Turn every line of the data below into a JSON list of strings, one string per line, and omit blank lines.

-- Opening Marker --

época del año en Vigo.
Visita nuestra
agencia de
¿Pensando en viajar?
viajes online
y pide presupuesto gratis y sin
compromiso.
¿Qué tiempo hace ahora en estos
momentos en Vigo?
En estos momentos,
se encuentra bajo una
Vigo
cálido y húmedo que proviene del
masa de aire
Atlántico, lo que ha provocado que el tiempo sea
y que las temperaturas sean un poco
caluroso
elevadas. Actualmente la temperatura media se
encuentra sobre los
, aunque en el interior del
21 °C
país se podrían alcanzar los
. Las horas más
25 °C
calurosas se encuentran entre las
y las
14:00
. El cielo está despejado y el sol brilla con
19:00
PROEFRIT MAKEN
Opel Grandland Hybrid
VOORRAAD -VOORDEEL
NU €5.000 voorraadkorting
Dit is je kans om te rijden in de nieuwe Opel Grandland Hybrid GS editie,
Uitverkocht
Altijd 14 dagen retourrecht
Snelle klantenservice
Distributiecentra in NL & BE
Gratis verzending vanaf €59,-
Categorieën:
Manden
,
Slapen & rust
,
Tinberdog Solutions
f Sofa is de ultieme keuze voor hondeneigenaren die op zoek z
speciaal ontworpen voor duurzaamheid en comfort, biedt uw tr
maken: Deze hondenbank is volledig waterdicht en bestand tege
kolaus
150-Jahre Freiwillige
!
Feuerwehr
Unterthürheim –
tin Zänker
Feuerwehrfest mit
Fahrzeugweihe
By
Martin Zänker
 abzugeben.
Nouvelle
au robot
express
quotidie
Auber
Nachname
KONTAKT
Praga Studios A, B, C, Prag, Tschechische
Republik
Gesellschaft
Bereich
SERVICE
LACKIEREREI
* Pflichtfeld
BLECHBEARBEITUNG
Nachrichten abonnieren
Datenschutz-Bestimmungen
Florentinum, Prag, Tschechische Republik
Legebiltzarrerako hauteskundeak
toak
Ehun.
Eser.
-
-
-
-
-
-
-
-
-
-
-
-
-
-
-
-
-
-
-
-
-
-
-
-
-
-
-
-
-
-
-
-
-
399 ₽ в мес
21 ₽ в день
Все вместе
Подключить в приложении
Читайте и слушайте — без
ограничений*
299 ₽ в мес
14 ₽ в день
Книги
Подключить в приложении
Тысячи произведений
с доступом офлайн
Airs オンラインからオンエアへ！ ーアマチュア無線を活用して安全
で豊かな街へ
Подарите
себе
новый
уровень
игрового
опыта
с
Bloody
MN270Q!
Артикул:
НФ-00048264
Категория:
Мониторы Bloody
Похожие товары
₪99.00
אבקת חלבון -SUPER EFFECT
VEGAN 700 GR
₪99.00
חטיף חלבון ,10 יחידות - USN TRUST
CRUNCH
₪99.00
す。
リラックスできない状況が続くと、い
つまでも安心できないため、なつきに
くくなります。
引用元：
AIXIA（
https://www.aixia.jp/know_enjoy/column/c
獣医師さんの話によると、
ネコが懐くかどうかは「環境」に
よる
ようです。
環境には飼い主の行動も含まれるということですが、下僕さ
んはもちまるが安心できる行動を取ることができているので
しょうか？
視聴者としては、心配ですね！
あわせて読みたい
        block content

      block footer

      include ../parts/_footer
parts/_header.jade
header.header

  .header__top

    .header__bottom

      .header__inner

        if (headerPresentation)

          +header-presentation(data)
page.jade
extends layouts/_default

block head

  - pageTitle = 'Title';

-- Closing Marker --

#### RESULT
[
  "época del año en Vigo.",
  "Visita nuestra",
  "agencia de",
  "¿Pensando en viajar?",
  "viajes online",
  "y pide presupuesto gratis y sin",
  "compromiso.",
  "¿Qué tiempo hace ahora en estos",
  "momentos en Vigo?",
  "En estos momentos,",
  "se encuentra bajo una",
  "Vigo",
  "cálido y húmedo que proviene del",
  "masa de aire",
  "Atlántico, lo que ha provocado que el tiempo sea",
  "y que las temperaturas sean un poco",
  "caluroso",
  "elevadas. Actualmente la temperatura media se",
  "encuentra sobre los",
  ", aunque en el interior del",
  "21 °C",
  "país se podrían alcanzar los",
  ". Las horas más",
  "25 °C",
  "calurosas se encuentran entre las",
  "y las",
  "14:00",
  ". El cielo está despejado y el sol brilla con",
  "19:00",
  "PROEFRIT MAKEN",
  "Opel Grandland Hybrid",
  "VOORRAAD -VOORDEEL",
  "NU €5.000 voorraadkorting",
  "Dit is je kans om te rijden in de nieuwe Opel Grandland Hybrid GS editie,",
  "Uitverkocht",
  "Altijd 14 dagen retourrecht",
  "Snelle klantenservice",
  "Distributiecentra in NL & BE",
  "Gratis verzending vanaf €59,-",
  "Categorieën:",
  "Manden",
  ",",
  "Slapen & rust",
  ",",
  "Tinberdog Solutions",
  "f Sofa is de ultieme keuze voor hondeneigenaren die op zoek z",
  "speciaal ontworpen voor duurzaamheid en comfort, biedt uw tr",
  "maken: Deze hondenbank is volledig waterdicht en bestand tege",
  "kolaus",
  "150-Jahre Freiwillige",
  "!",
  "Feuerwehr",
  "Unterthürheim –",
  "tin Zänker",
  "Feuerwehrfest mit",
  "Fahrzeugweihe",
  "By",
  "Martin Zänker",
  " abzugeben.",
  "Nouvelle",
  "au robot",
  "express",
  "quotidie",
  "Auber",
  "Nachname",
  "KONTAKT",
  "Praga Studios A, B, C, Prag, Tschechische",
  "Republik",
  "Gesellschaft",
  "Bereich",
  "SERVICE",
  "LACKIEREREI",
  "* Pflichtfeld",
  "BLECHBEARBEITUNG",
  "Nachrichten abonnieren",
  "Datenschutz-Bestimmungen",
  "Florentinum, Prag, Tschechische Republik",
  "Legebiltzarrerako hauteskundeak",
  "toak",
  "Ehun.",
  "Eser.",
  "-",
  "-",
  "-",
  "-",
  "-",
  "-",
  "-",
  "-",
  "-",
  "-",
  "-",
  "-",
  "-",
  "-",
  "-",
  "-",
  "-",
  "-",
  "-",
  "-",
  "-",
  "-",
  "-",
  "-",
  "-",
  "-",
  "-",
  "-",
  "-",
  "-",
  "-",
  "-",
  "-",
  "399 ₽ в мес",
  "21 ₽ в день",
  "Все вместе",
  "Подключить в приложении",
  "Читайте и слушайте — без",
  "ограничений*",
  "299 ₽ в мес",
  "14 ₽ в день",
  "Книги",
  "Подключить в приложении",
  "Тысячи произведений",
  "с доступом офлайн",
  "Airs オンラインからオンエアへ！ ーアマチュア無線を活用して安全",
  "で豊かな街へ",
  "Подарите",
  "себе",
  "новый",
  "уровень",
  "игрового",
  "опыта",
  "с",
  "Bloody",
  "MN270Q!",
  "Артикул:",
  "НФ-00048264",
  "Категория:",
  "Мониторы Bloody",
  "Похожие товары",
  "₪99.00",
  "אבקת חלבון -SUPER EFFECT",
  "VEGAN 700 GR",
  "₪99.00",
  "חטיף חלבון ,10 יחידות - USN TRUST",
  "CRUNCH",
  "₪99.00",
  "す。",
  "リラックスできない状況が続くと、い",
  "つまでも安心できないため、なつきに",
  "くくなります。",
  "引用元：",
  "AIXIA（",
  "https://www.aixia.jp/know_enjoy/column/c",
  "獣医師さんの話によると、",
  "ネコが懐くかどうかは「環境」に",
  "よる",
  "ようです。",
  "環境には飼い主の行動も含まれるということですが、下僕さ",
  "んはもちまるが安心できる行動を取ることができているので",
  "しょうか？",
  "視聴者としては、心配ですね！",
  "あわせて読みたい",
  "        block content",
  "      block footer",
  "      include ../parts/_footer",
  "parts/_header.jade",
  "header.header",
  "  .header__top",
  "    .header__bottom",
  "      .header__inner",
  "        if (headerPresentation)",
  "          +header-presentation(data)",
  "page.jade",
  "extends layouts/_default",
  "block head",
  "  - pageTitle = 'Title';"
]